## Exercise input
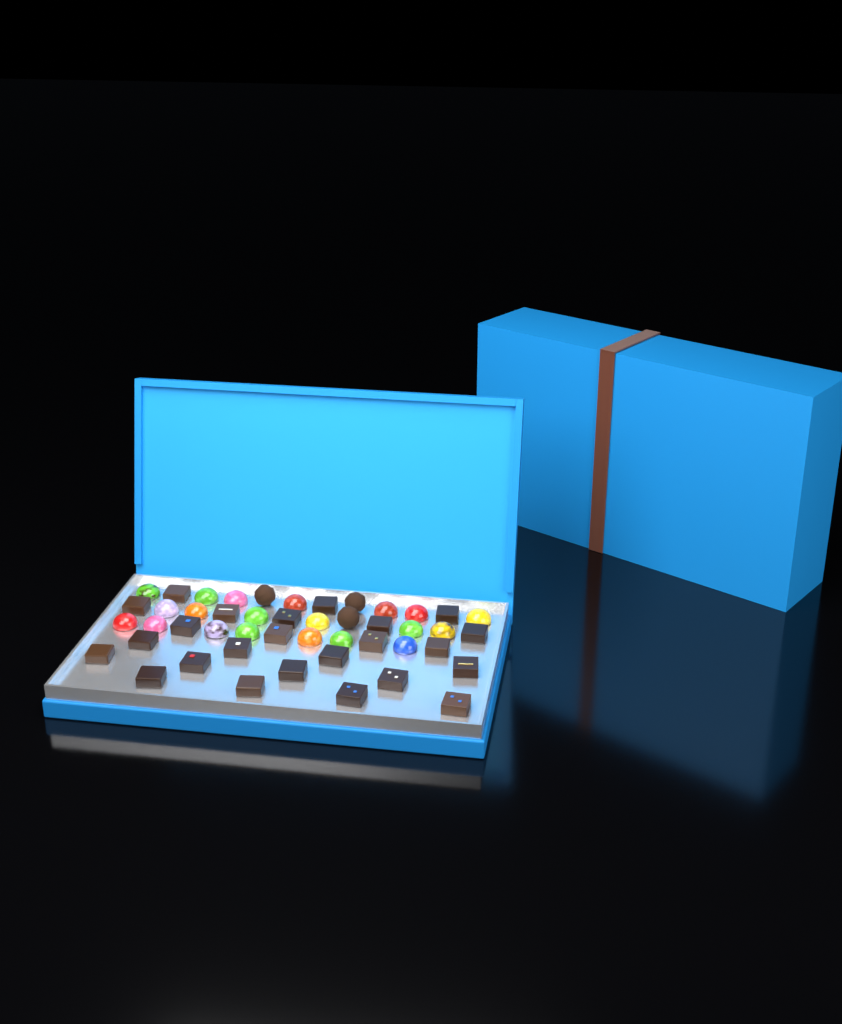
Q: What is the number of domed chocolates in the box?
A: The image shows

--

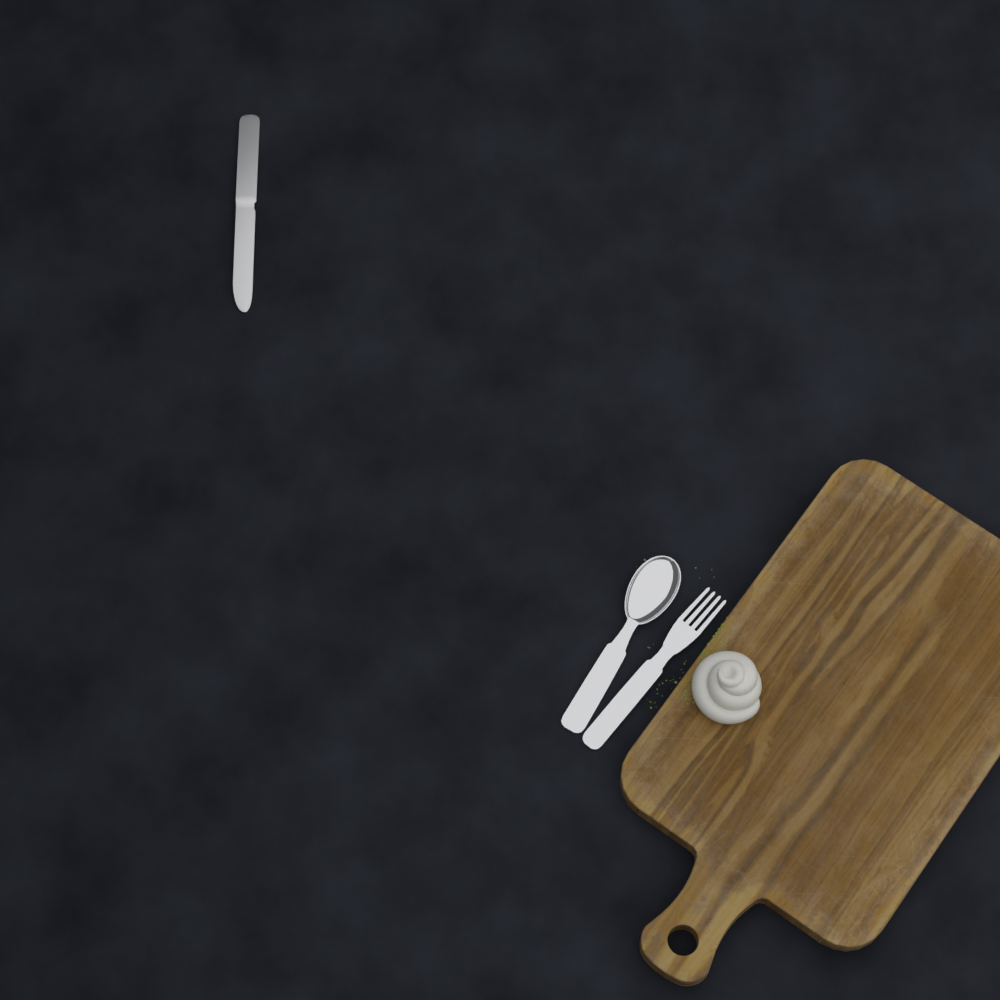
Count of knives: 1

* * *

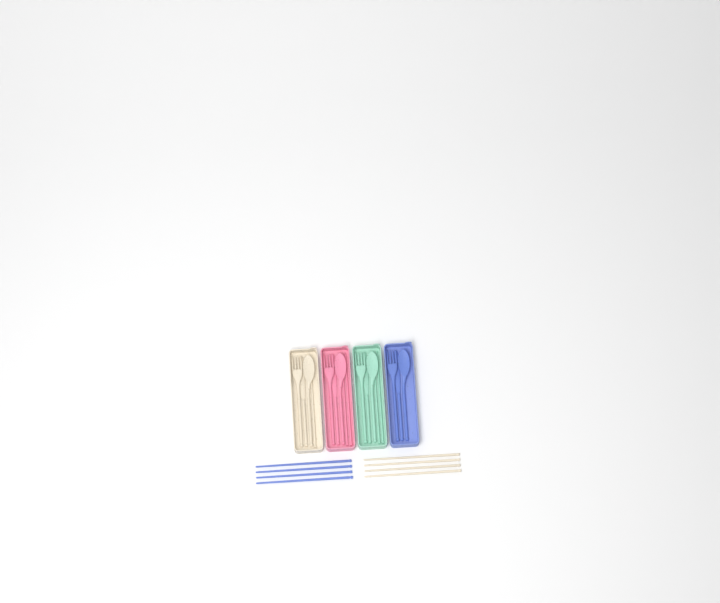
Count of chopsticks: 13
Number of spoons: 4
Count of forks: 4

## Task description
Copy out the lines from the one containing "Count of chopsticks: 13" through the one containing "Count of forks: 4", including both of those lines.

## Response
Count of chopsticks: 13
Number of spoons: 4
Count of forks: 4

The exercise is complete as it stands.